There, her enthusiasm is quickly met with hostility from other counselors. Mean girls in plaid skirts and lipstick, and even brutal boys who think in terms of their genitals. Their leader is a pudgy, Brando-like blonde named “H” (Victor Bonnell) who, predictably, sets his sights on the protagonist due to his repeated preference for “the new girl” every summer. Annie is excited, but she didn’t expect him to take off his clothes so quickly. It’s an uncomfortably candid, almost wordless sequence that leads the couple from a cave party to the twin beds in Annie’s shared dormitory. There’s nothing romantic about crossing first base for the first time, but Annie is oblivious to her own abuse, or at least convinced that it’s part of the process.

“A Girl’s Life” joins a recent body of work inspired by Ernaux. These include Daniel Arvid’s Simple Passion (2020), the critically acclaimed stage production of The Years, which premiered in 2022, and the home video documentary The Super 8 Years (2022), written by Ernault and directed by his son David Ernault-Briaud. But the Nobel laureate’s most auspicious film adaptation to date is arguably The Happening (2021), directed by 2021 Venice Golden Lion winner Audrey Dewan: A vérité depiction of a college student’s illegal abortion in 1960s France, this film takes place several years after the events of A Girl’s Tale in the timeline of Ernault’s life.

Barthelemy’s Annie may be younger than Annamaria Bartolomei’s The Happening protagonist Anne, but the length of time Godrèche’s film covers provides a powerful opportunity for the younger actress to show off her dramatic chops as well. What’s impressive is how she goes from the goofy (yet quick-witted) innocence of Taylor Dearden in The Pit to the wounded, paranoid character with the manic glow of a young Winona Ryder.

Cinematographer Joachim Philippe moves the camera close to Annie’s face, capturing the nightly drunken parties and carousing from her perspective. Slow motion and neon lights at dusk initially give these scenes a romantic edge, but then it turns deceptive and sinister. One recurring image emphasizes the traumatic ugliness of Aise’s presumably consensual relationship with Annie and H. The buzzing, dangling light bulb was shot from her perspective, looking up from beneath his body. Godreche’s screenplay, on the other hand, provides a provocative and nuanced depiction of Annie’s mental decline. She is a victim of groupthink and brainwashed into self-harm by the fantasies sold to young women about belonging and love.

Godreche delves into these self-deprecating behaviors that were so common among heterosexual relationships of Ernault’s generation. Her layered, empathetic approach to these troubling emotions is the film’s greatest virtue. Other elements are half-hearted, with a nurse played by Guslaghi Maranda (“Saint Omer,” “The Beast”) appearing as a potential leader, but simply disappearing without being considered important. Annie is dismissed as a redneck by the cool counselors, but she develops a friendship with a similarly marginalized gal, a red-haired woman (Maiwenn Barthelemy) who is conveniently inconspicuous and labeled as a lesbian.

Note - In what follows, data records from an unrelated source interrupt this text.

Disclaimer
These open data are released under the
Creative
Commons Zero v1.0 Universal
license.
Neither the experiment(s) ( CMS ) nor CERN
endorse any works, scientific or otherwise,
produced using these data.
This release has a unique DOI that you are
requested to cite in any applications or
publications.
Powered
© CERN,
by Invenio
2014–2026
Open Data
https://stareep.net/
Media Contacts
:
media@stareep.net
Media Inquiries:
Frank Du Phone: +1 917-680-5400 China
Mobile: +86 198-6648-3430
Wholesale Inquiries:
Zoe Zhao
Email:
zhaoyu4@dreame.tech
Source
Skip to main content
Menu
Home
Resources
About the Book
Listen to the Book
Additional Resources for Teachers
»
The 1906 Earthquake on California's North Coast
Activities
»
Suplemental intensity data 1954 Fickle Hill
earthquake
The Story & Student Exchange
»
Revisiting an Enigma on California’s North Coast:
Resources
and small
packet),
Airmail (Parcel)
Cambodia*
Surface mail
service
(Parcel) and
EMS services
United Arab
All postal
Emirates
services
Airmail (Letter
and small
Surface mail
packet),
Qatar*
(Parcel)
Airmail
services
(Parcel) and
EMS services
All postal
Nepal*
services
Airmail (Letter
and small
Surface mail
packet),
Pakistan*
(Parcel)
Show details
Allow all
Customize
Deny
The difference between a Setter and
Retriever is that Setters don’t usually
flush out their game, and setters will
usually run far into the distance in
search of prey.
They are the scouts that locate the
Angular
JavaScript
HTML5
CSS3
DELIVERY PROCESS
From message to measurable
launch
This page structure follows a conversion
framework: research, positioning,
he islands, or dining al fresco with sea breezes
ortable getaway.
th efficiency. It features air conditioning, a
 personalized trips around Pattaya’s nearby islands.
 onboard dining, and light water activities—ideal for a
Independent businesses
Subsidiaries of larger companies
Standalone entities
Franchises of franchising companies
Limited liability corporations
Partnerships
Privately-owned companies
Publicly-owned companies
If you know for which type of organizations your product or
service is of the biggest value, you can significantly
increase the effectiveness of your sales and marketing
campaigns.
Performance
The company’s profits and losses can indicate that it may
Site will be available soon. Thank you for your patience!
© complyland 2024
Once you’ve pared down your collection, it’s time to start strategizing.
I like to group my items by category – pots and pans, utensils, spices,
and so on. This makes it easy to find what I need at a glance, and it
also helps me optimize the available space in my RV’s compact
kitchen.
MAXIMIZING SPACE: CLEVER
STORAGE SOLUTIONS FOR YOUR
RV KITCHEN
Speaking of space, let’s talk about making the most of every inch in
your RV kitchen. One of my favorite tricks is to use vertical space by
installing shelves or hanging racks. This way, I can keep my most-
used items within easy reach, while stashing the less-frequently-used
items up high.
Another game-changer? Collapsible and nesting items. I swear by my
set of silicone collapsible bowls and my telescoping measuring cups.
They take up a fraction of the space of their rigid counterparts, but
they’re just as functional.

The trite, self-aggrandizing coda (which places the film’s key events in the context of Ernaux’s career and the next century’s feminist awakening) feels long and, frankly, a bit obligatory. Still, it’s also welcome to show Annie a light at the end of the tunnel after trapping her so deep in a psychological hole. The girl lives not only to tell her story, but to learn from it.